## Required action
Count the lines below that contain the word "company", treating uppercase and lowercase as different. Reply with the number alone.

[Text data extracted from pages]

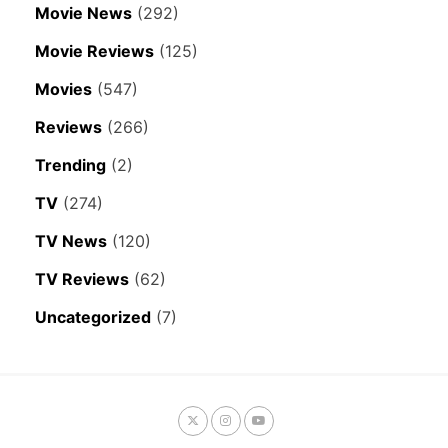
Movie News
(292)
Movie Reviews
(125)
Movies
(547)
Reviews
(266)
Trending
(2)
TV
(274)
TV News
(120)
TV Reviews
(62)
Uncategorized
(7)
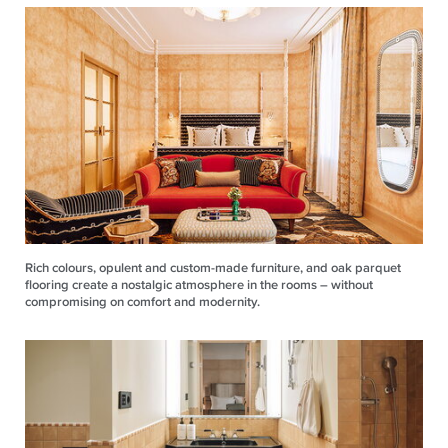
Rich colours, opulent and custom-made furniture, and oak parquet
flooring create a nostalgic atmosphere in the rooms – without
compromising on comfort and modernity.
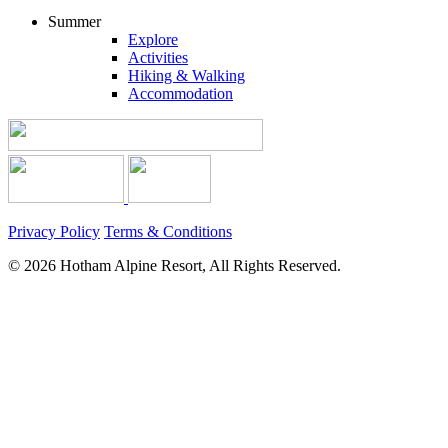
Summer
Explore
Activities
Hiking & Walking
Accommodation
Privacy Policy
Terms & Conditions
© 2026 Hotham Alpine Resort, All Rights Reserved.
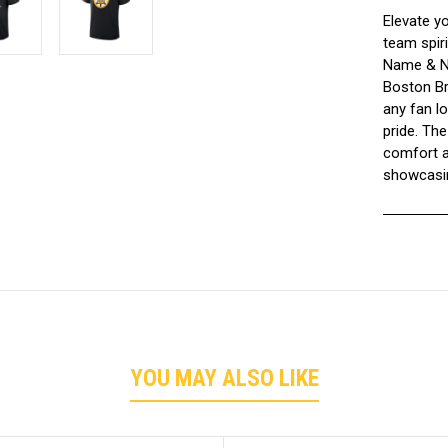
Elevate y
team spiri
Name & Nu
Boston Bru
any fan lo
pride. The
comfort a
showcasin
YOU MAY ALSO LIKE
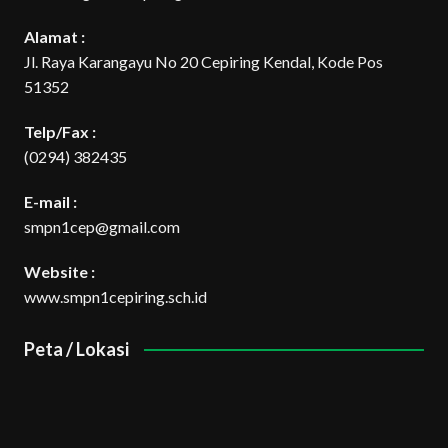
Alamat :
Jl. Raya Karangayu No 20 Cepiring Kendal, Kode Pos
51352
Telp/Fax :
(0294) 382435
E-mail :
smpn1cep@gmail.com
Website :
www.smpn1cepiring.sch.id
Peta / Lokasi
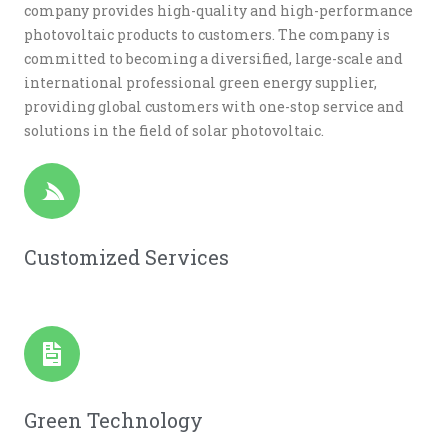
company provides high-quality and high-performance
photovoltaic products to customers. The company is
committed to becoming a diversified, large-scale and
international professional green energy supplier,
providing global customers with one-stop service and
solutions in the field of solar photovoltaic.
Customized Services
Green Technology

## Solved exercise
2